Multipolarismo: pace o nuova instabilità?
Il secondo nodo riguarda la natura del nuovo ordine multipolare che sta emergendo. Dopo decenni di dominio unipolare USA, oggi assistiamo all’ascesa di blocchi alternativi — BRICS+, Eurasia, Sud Globale — che reclamano maggiore voce nella governance mondiale. Questa dinamica è spesso presentata come un progresso democratico: più attori, più equilibrio. Ma il multipolarismo, da solo, non garantisce la pace.

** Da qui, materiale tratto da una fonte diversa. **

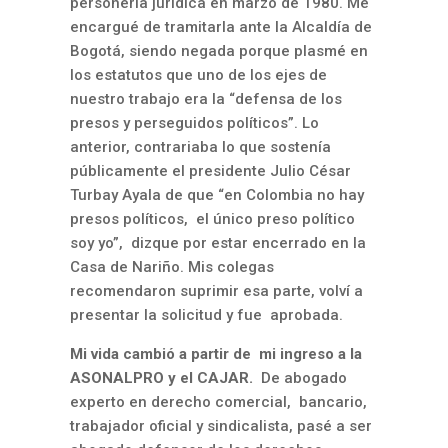
personería jurídica en marzo de 1980. Me
encargué de tramitarla ante la Alcaldía de
Bogotá, siendo negada porque plasmé en
los estatutos que uno de los ejes de
nuestro trabajo era la “defensa de los
presos y perseguidos políticos”. Lo
anterior, contrariaba lo que sostenía
públicamente el presidente Julio César
Turbay Ayala de que “en Colombia no hay
presos políticos, el único preso político
soy yo”, dizque por estar encerrado en la
Casa de Nariño. Mis colegas
recomendaron suprimir esa parte, volví a
presentar la solicitud y fue aprobada.
Mi vida cambió a partir de mi ingreso a la
ASONALPRO y el CAJAR.
De abogado
experto en derecho comercial, bancario,
trabajador oficial y sindicalista, pasé a ser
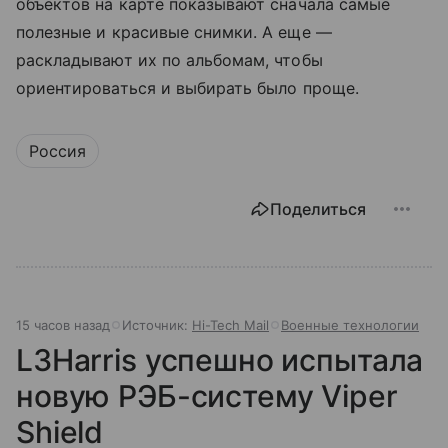
объектов на карте показывают сначала самые
полезные и красивые снимки. А еще —
раскладывают их по альбомам, чтобы
ориентироваться и выбирать было проще.
Россия
Поделиться
15 часов назад
Источник:
Hi-Tech Mail
Военные технологии
L3Harris успешно испытала
новую РЭБ-систему Viper
Shield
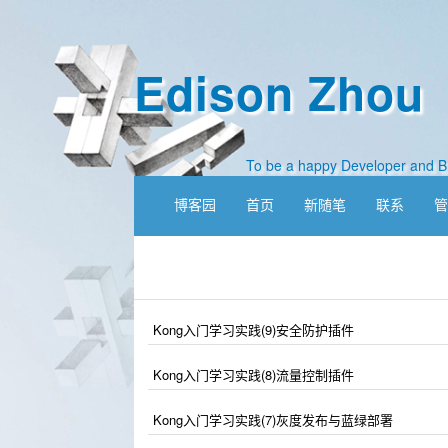
Edison Zhou
To be a happy Developer and B
博客园
首页
新随笔
联系
Kong入门学习实践(9)安全防护插件
Kong入门学习实践(8)流量控制插件
Kong入门学习实践(7)灰度发布与蓝绿部署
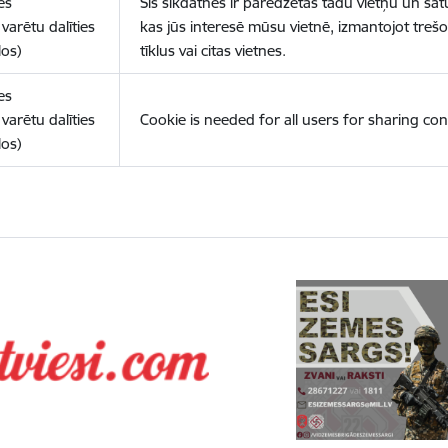
es
Šīs sīkdatnes ir paredzētas tādu vietņu un sat
varētu dalīties
kas jūs interesē mūsu vietnē, izmantojot treš
los)
tīklus vai citas vietnes.
es
varētu dalīties
Cookie is needed for all users for sharing con
los)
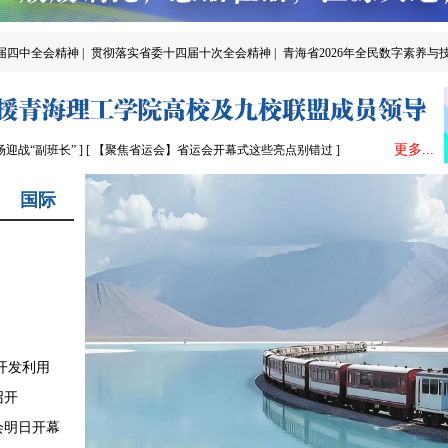
四中全会精神 |
贯彻落实省委十四届十次全会精神 |
青海省2026年全民数字素养与技
更多...
迎战“副班长” ]
[ 【聚焦省运会】省运会开幕式这些亮点别错过 ]
国际
开发利用
召开
会明日开幕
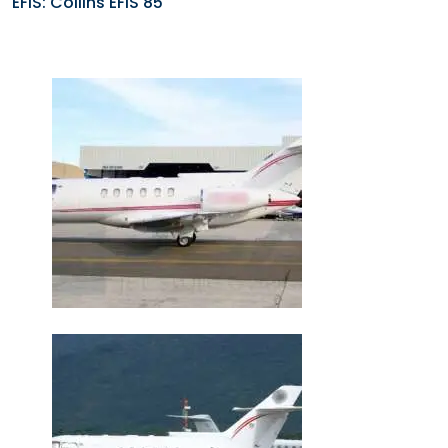
EFIS: Collins EFIS 85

La storia insegna che il bilanciamento tra potenze può generare stabilità o conflitto, a seconda dei margini di cooperazione, delle sfere di influenza e della competizione per le risorse. Se mancano regole comuni, meccanismi multilaterali forti e fiducia reciproca, il mondo rischia di scivolare non verso una pacifica policentricità, ma verso una conflittualità sistemica permanente, dove le “guerre per procura” e il controllo tecnologico sostituiscono le invasioni armate, ma non riducono la tensione globale.
In questa cornice, il delinking americano non è solo una strategia economica, ma una mossa geopolitica che accentua la frammentazione e alimenta la corsa alla sovranità tecnologica, monetaria e militare.
Conclusione:
Il delinking imposto dagli Stati Uniti rappresenta un tentativo di riscrivere le regole della globalizzazione, ma rischia di produrre l’effetto opposto: un mondo più frammentato, meno cooperativo, più incline alla logica del blocco e del conflitto. Che sia la crisi dell’Impero o la sua metamorfosi, è chiaro che siamo entrati in una fase di ri-organizzazione brutale degli equilibri mondiali.

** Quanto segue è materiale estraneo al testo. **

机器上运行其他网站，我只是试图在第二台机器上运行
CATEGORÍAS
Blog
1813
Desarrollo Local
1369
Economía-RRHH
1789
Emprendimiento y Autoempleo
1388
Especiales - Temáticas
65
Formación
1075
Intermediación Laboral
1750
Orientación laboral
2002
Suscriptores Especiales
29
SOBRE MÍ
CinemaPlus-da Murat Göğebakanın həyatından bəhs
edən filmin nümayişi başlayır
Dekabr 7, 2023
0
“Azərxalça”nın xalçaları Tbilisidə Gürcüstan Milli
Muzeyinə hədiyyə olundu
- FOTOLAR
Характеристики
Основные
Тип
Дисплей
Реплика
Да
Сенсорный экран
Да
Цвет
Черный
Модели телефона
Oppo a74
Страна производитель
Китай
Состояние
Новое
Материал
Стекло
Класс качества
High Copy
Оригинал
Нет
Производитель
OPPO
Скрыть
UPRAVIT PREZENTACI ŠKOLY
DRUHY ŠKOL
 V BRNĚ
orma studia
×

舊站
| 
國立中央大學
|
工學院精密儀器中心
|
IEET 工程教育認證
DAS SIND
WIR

Il futuro non sarà privo di globalizzazione, ma sarà fatto di globalizzazioni plurali, concorrenti, conflittuali. E dipenderà anche da noi — cittadini, studiosi, movimenti — se esse tenderanno verso un mondo più giusto o verso una nuova, inquieta guerra di tutti contro tutti.
Riferimenti bibliografici essenziali
- Samir Amin, Delinking: Towards a Polycentric World, Zed Books, 1990.Il testo fondativo sul concetto di delinking, in cui Amin propone una strategia autonoma di sviluppo per i paesi del Sud globale, svincolata dai dettami del mercato mondiale.
- Michael Hardt e Antonio Negri, Impero, Rizzoli, 2002 [ed. orig. Empire, Harvard University Press, 2000].Un’analisi teorica del nuovo ordine mondiale postmoderno e post-statuale, centrato su un impero deterritorializzato e reticolare, anziché su singoli Stati-nazione.
- David Harvey, Il nuovo imperialismo, Feltrinelli, 2003 [ed. orig. The New Imperialism, Oxford University Press, 2003].Introduce il concetto di “accumulazione per espropriazione”, utile per leggere le pratiche attuali del capitalismo globale come forme aggiornate di espansione imperialista.
- Giovanni Arrighi, Il lungo XX secolo, Il Saggiatore, 1996 [ed. orig. The Long Twentieth Century, Verso, 1994].Una genealogia delle egemonie mondiali (Genova, Olanda, Gran Bretagna, USA), utile per contestualizzare storicamente l’attuale passaggio a un ordine multipolare.
- Achille Mbembe, Critica della ragione negra, Ombre Corte, 2013 [ed. orig. Critique de la raison nègre, La Découverte, 2013].Per comprendere le dinamiche neocoloniali e le gerarchie che persistono nella globalizzazione, utile anche nel contesto delle rivendicazioni del Sud globale.
- Parag Khanna, Il secolo asiatico?, Fazi, 2019 [ed. orig. The Future is Asian, Simon & Schuster, 2019].Una visione geopolitica recente e mainstream che descrive l’ascesa dell’Asia e il declino dell’unipolarismo americano.